PROVIDED DATA —
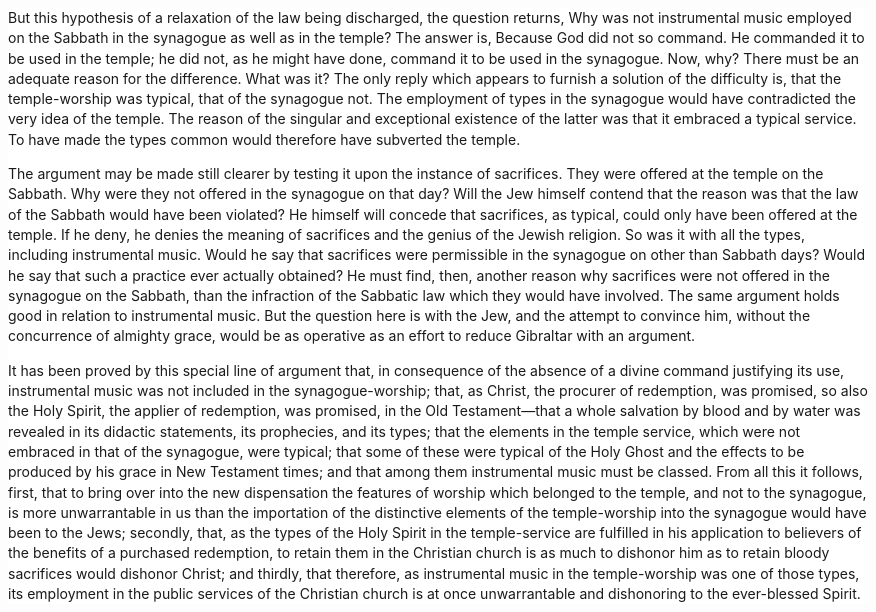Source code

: But this hypothesis of a relaxation of the law being discharged, the
question returns, Why was not instrumental music employed on the
Sabbath in the synagogue as well as in the temple? The answer is,
Because God did not so command. He commanded it to be used in the
temple; he did not, as he might have done, command it to be used in
the synagogue. Now, why? There must be an adequate reason for the
difference. What was it? The only reply which appears to furnish a
solution of the difficulty is, that the temple-worship was typical,
that of the synagogue not. The employment of types in the synagogue
would have contradicted the very idea of the temple. The reason of
the singular and exceptional existence of the latter was that it
embraced a typical service. To have made the types common would
therefore have subverted the temple.

The argument may be made still clearer by testing it upon the
instance of sacrifices. They were offered at the temple on the
Sabbath. Why were they not offered in the synagogue on that day?
Will the Jew himself contend that the reason was that the law of the
Sabbath would have been violated? He himself will concede that
sacrifices, as typical, could only have been offered at the temple.
If he deny, he denies the meaning of sacrifices and the genius of
the Jewish religion. So was it with all the types, including
instrumental music. Would he say that sacrifices were permissible in
the synagogue on other than Sabbath days? Would he say that such a
practice ever actually obtained? He must find, then, another reason
why sacrifices were not offered in the synagogue on the Sabbath,
than the infraction of the Sabbatic law which they would have
involved. The same argument holds good in relation to instrumental
music. But the question here is with the Jew, and the attempt to
convince him, without the concurrence of almighty grace, would be as
operative as an effort to reduce Gibraltar with an argument.

It has been proved by this special line of argument that, in
consequence of the absence of a divine command justifying its use,
instrumental music was not included in the synagogue-worship; that,
as Christ, the procurer of redemption, was promised, so also the
Holy Spirit, the applier of redemption, was promised, in the Old
Testament—that a whole salvation by blood and by water was revealed
in its didactic statements, its prophecies, and its types; that the
elements in the temple service, which were not embraced in that of
the synagogue, were typical; that some of these were typical of the
Holy Ghost and the effects to be produced by his grace in New
Testament times; and that among them instrumental music must be
classed. From all this it follows, first, that to bring over into
the new dispensation the features of worship which belonged to the
temple, and not to the synagogue, is more unwarrantable in us than
the importation of the distinctive elements of the temple-worship
into the synagogue would have been to the Jews; secondly, that, as
the types of the Holy Spirit in the temple-service are fulfilled in
his application to believers of the benefits of a purchased
redemption, to retain them in the Christian church is as much to
dishonor him as to retain bloody sacrifices would dishonor Christ;
and thirdly, that therefore, as instrumental music in the
temple-worship was one of those types, its employment in the public
services of the Christian church is at once unwarrantable and
dishonoring to the ever-blessed Spirit.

BRIEF — Without the pictures, repeat the listing word for word.

RESPONSE FOR THIS EXERCISE —
Source code

: But this hypothesis of a relaxation of the law being discharged, the
question returns, Why was not instrumental music employed on the
Sabbath in the synagogue as well as in the temple? The answer is,
Because God did not so command. He commanded it to be used in the
temple; he did not, as he might have done, command it to be used in
the synagogue. Now, why? There must be an adequate reason for the
difference. What was it? The only reply which appears to furnish a
solution of the difficulty is, that the temple-worship was typical,
that of the synagogue not. The employment of types in the synagogue
would have contradicted the very idea of the temple. The reason of
the singular and exceptional existence of the latter was that it
embraced a typical service. To have made the types common would
therefore have subverted the temple.

The argument may be made still clearer by testing it upon the
instance of sacrifices. They were offered at the temple on the
Sabbath. Why were they not offered in the synagogue on that day?
Will the Jew himself contend that the reason was that the law of the
Sabbath would have been violated? He himself will concede that
sacrifices, as typical, could only have been offered at the temple.
If he deny, he denies the meaning of sacrifices and the genius of
the Jewish religion. So was it with all the types, including
instrumental music. Would he say that sacrifices were permissible in
the synagogue on other than Sabbath days? Would he say that such a
practice ever actually obtained? He must find, then, another reason
why sacrifices were not offered in the synagogue on the Sabbath,
than the infraction of the Sabbatic law which they would have
involved. The same argument holds good in relation to instrumental
music. But the question here is with the Jew, and the attempt to
convince him, without the concurrence of almighty grace, would be as
operative as an effort to reduce Gibraltar with an argument.

It has been proved by this special line of argument that, in
consequence of the absence of a divine command justifying its use,
instrumental music was not included in the synagogue-worship; that,
as Christ, the procurer of redemption, was promised, so also the
Holy Spirit, the applier of redemption, was promised, in the Old
Testament—that a whole salvation by blood and by water was revealed
in its didactic statements, its prophecies, and its types; that the
elements in the temple service, which were not embraced in that of
the synagogue, were typical; that some of these were typical of the
Holy Ghost and the effects to be produced by his grace in New
Testament times; and that among them instrumental music must be
classed. From all this it follows, first, that to bring over into
the new dispensation the features of worship which belonged to the
temple, and not to the synagogue, is more unwarrantable in us than
the importation of the distinctive elements of the temple-worship
into the synagogue would have been to the Jews; secondly, that, as
the types of the Holy Spirit in the temple-service are fulfilled in
his application to believers of the benefits of a purchased
redemption, to retain them in the Christian church is as much to
dishonor him as to retain bloody sacrifices would dishonor Christ;
and thirdly, that therefore, as instrumental music in the
temple-worship was one of those types, its employment in the public
services of the Christian church is at once unwarrantable and
dishonoring to the ever-blessed Spirit.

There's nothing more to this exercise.